12-CONSIDERING MEDIUM-SIZE BREEDS

A medium-size breed is a great choice, size-wise, for the family home. These breeds make up the great majority of dogs that you will see on leashes in the streets and in recreational areas and hiking spots. Kids who are old enough to run around love playing tag and ball games with their similarly sized canine companions, and a real bond often develops between them as the pair grow up together.

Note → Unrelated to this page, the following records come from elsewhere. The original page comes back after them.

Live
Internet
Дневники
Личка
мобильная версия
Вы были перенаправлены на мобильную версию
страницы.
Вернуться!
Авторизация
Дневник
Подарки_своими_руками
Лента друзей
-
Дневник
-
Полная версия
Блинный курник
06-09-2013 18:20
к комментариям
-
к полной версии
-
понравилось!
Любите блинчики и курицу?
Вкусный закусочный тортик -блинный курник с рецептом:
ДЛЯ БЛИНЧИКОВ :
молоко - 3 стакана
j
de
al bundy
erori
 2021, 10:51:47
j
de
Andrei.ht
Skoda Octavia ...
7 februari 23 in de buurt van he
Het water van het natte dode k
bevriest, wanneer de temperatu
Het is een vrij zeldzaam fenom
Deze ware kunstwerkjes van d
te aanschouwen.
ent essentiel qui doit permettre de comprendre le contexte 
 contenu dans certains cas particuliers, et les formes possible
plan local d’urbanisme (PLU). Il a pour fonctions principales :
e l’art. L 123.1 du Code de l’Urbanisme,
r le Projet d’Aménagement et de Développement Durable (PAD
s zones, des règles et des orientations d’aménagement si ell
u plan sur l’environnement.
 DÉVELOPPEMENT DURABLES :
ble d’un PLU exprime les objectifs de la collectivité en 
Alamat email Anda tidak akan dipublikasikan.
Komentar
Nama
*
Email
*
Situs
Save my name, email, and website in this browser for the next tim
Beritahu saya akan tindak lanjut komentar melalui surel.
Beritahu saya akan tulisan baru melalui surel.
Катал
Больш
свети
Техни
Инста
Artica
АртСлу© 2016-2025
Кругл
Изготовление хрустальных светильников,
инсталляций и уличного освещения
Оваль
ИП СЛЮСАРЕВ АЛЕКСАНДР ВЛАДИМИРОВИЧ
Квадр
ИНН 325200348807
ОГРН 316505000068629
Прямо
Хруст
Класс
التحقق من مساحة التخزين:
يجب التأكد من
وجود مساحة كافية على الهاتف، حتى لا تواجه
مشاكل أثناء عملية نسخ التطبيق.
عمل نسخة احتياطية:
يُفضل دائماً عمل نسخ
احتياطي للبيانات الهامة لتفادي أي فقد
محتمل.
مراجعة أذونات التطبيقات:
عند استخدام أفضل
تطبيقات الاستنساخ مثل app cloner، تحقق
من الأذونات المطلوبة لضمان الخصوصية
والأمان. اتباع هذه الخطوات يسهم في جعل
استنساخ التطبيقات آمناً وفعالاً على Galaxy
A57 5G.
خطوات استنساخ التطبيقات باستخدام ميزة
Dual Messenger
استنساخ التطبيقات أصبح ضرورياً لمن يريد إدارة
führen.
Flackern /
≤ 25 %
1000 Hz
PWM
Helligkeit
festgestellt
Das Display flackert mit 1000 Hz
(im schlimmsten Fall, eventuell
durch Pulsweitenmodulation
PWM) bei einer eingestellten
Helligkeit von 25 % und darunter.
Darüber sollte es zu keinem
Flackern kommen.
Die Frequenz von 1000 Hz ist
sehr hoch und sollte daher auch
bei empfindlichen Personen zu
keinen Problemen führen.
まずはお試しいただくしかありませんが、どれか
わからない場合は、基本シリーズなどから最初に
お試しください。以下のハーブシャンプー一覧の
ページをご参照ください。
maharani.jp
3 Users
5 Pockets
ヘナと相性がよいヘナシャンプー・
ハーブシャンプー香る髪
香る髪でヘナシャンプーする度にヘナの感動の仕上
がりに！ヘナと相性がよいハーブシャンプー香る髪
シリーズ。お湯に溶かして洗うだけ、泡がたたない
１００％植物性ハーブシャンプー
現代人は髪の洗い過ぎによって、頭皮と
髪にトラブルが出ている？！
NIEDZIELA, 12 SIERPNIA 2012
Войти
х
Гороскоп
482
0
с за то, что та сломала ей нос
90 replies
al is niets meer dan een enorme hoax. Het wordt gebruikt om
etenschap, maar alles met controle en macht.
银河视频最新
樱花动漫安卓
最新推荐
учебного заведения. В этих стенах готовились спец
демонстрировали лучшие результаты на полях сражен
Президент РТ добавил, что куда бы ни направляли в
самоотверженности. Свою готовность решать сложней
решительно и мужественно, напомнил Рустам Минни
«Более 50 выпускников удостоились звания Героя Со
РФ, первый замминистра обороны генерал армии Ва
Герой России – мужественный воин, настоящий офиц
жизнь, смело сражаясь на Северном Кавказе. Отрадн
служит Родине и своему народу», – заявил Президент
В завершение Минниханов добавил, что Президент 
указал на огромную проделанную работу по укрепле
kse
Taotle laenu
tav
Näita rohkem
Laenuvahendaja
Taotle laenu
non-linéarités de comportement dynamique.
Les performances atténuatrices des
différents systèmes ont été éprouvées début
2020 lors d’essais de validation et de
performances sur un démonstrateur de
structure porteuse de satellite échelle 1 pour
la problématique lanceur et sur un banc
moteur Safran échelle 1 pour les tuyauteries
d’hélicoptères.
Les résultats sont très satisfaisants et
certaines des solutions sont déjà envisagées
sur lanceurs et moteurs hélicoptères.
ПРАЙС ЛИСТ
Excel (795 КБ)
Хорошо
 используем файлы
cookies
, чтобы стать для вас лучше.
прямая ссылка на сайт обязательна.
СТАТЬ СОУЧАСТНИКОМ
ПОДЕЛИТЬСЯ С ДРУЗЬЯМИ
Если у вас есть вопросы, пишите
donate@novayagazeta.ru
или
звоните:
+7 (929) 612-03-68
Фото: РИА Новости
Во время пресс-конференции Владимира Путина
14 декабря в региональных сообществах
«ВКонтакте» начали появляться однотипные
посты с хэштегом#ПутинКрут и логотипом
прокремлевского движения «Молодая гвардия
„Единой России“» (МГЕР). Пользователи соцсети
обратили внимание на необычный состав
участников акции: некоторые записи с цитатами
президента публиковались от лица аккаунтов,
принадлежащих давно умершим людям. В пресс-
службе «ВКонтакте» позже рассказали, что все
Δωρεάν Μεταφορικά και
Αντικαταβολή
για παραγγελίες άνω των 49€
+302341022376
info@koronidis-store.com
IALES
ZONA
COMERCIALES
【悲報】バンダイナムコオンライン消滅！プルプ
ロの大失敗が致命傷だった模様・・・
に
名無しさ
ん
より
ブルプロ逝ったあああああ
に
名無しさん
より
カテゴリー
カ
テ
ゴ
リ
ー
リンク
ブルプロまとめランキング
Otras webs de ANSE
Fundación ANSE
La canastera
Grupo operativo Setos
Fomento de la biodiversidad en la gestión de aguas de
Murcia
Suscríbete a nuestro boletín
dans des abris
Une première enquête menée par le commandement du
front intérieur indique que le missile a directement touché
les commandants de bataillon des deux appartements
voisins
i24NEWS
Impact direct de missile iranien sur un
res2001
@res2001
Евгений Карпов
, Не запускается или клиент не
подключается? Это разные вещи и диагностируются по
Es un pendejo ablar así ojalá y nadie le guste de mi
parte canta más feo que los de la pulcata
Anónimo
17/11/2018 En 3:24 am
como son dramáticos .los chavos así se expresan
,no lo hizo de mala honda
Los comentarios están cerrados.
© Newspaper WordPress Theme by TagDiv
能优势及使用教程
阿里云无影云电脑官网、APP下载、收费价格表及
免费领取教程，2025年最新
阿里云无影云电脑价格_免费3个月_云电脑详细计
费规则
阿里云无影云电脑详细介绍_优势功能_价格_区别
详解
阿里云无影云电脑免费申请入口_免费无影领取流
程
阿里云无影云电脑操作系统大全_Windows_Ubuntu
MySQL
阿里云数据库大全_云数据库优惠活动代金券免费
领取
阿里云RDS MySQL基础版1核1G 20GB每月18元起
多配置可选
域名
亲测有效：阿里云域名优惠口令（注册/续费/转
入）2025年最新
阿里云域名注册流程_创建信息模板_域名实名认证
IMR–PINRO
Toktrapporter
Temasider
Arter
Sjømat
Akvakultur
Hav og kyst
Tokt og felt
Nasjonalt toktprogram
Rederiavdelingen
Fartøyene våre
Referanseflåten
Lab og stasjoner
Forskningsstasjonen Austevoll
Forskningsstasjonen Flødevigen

13-CONSIDERING LARGE BREEDS

Big dogs are not necessarily the most energetic, although some certainly require a lot of exercise. What they all need, though, is enough living space, so these breeds are only suitable for those with large houses, ideally with a decent-sized yard, too. Large dogs, in particular, really benefit from obedience training.

14- RESCUE SHELTERS

If you’re not adamant concerning having any explicit breed or form of dog, strive your native rescue shelter. In fact, they are well worth visiting even if you do have fixed ideas: it’s surprising how many purebreds are abandoned. These animals—young, old, and everything in between—are desperately in need of a good home, especially the older ones, which are all too often overlooked in favor of cute puppies.

15-REPUTABLE BREEDERS

If you opt to acquire a dog from a breeder, it is important to go to a good one, and that means putting in many hours of research. Start by asking the owners of breeds you like where they got their dogs from. Go to dog shows, too, and ask around for recommendations; word of mouth is always a good way to find a reputable breeder. The breeder should be able to supply you with all the necessary health and pedigree documentation.

16-QUESTIONS TO ASK

Especially in the case of breeders, there are certain questions that should be addressed. Are the dogs taken bent a rest room space regularly? (If so, housebreaking will usually be simpler.) Are the pups well socialized? Ask if they are being raised indoors, but look around, too, for evidence that they are.